Cosa vi ha spinto a organizzare questa manifestazione?
"L'intenzione forte di scuotere l'ambiente non solo calcistico ma anche politico: si parla di ministero, soprintendenza... Insomma tutte quelle componenti che detengono il pallino della questione infrastrutturale. Il famoso Decreto Semplificazioni pare dirimente, devono essere inserite le norme giuste che tolgano tutti i vincoli affinché se alla Fiorentina interesserà rifare il Franchi o realizzare uno stadio ex novo lo possa fare".

Tutto ciò è volto a rappresentare solo i tifosi di calcio?
"No, l'idea è quella di lanciare un messaggio univoco con i cittadini comuni, così che chi pensa di parlare a nome loro sappia che hanno preso la nostra stessa linea: bisogna poter sfruttare bene i soldi che abbiamo. E non hanno aderito solo i residenti a Firenze".

Da chi altro avete ricevuto striscioni?
"Ne sono arrivati da tutta Italia e pure da fuori, come Cina, Ungheria, Inghilterra, Belgio, Malta. Queste logiche non devono valere soltanto per noi, la comunità in generale chiede a chi di dovere di prendersi le proprie responsabilità".

Come le sono parse le recenti dichiarazioni dell'onorevole Di Giorgi?
"Sembra che segua più un filo ideologico. Parla di mantenere l'arte, preservare l'architettura... Ma questo non c'entra niente, perché dentro a uno stadio bisogna giocarci. Non si tratta di una chiesa, che nasce con un valore artistico: lo stadio è un luogo di utilità. Altrimenti è preferibile cominciare a farli brutti, se serve a evitare tutti questi vincoli. Il Franchi è come una bella donna che però ora ha 90 anni e non è più quella di prima...".

Sembra che la tifoseria preferisca l'ipotesi Campi Bisenzio. Che ne pensa?
"Al momento non ha importanza il luogo. C'è massimo rispetto per le idee di chi ha intenzione di investire".

I luoghi scelti per gli striscioni sono gli stessi che sancirono la separazione coi Della Valle...
"Certo. Le lenzuolate furono utilizzate anche per mandare via Cecchi Gori, servirono a dare un'ulteriore picconata alla situazione nonostante non ci fossero ancora i social, che oggi danno molto più risalto".

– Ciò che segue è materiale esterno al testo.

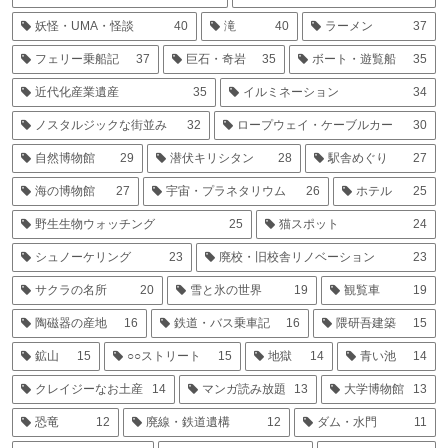
妖怪・UMA・怪談
40
滝
40
ラーメン
37
フェリー乗船記
37
巨石・奇岩
35
ボート・遊覧船
35
近代化産業遺産
35
イルミネーション
34
ノスタルジックな街並み
32
ロープウェイ・ケーブルカー
30
自然博物館
29
潜伏キリシタン
28
駅舎めぐり
27
海の博物館
27
宇宙・プラネタリウム
26
ホテル
25
野生生物ウォッチング
25
猫スポット
24
シュノーケリング
23
廃校・旧校舎リノベーション
23
サクラの名所
20
雪と氷の世界
19
観覧車
19
陶磁器の産地
16
鉄道・バス乗車記
16
隈研吾建築
15
鉱山
15
○○ストリート
15
地獄
14
青い池
14
クレイジーなお土産
14
マンガ読み放題
13
大学博物館
13
恐竜
12
廃線・鉄道遺構
12
ダム・水門
11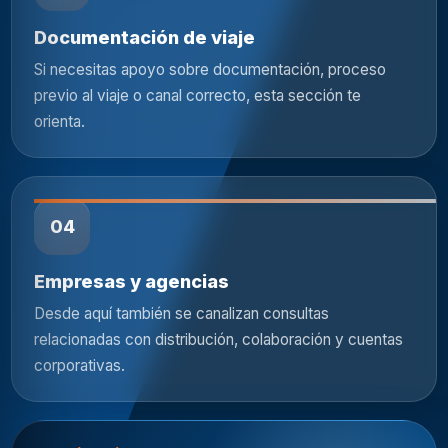
Documentación de viaje
Si necesitas apoyo sobre documentación, proceso
previo al viaje o canal correcto, esta sección te
orienta.
04
Empresas y agencias
Desde aquí también se canalizan consultas
relacionadas con distribución, colaboración y cuentas
corporativas.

Dobbiamo aspettarci nuove iniziative nei prossimi giorni?
"Sì, potrebbero essercene. È ancora da capire, ma il punto è che vogliamo che qualcuno smetta di pensare di poter ciurlare nel manico di questa faccenda. Perché ormai la questione stadio è una novella dello stento che va avanti da troppi anni: prima si trattava della capienza, poi della polivalenza delle sue funzioni, poi ci sono stati i mondiali del '90 che ridussero il Franchi in maniera imbarazzante...".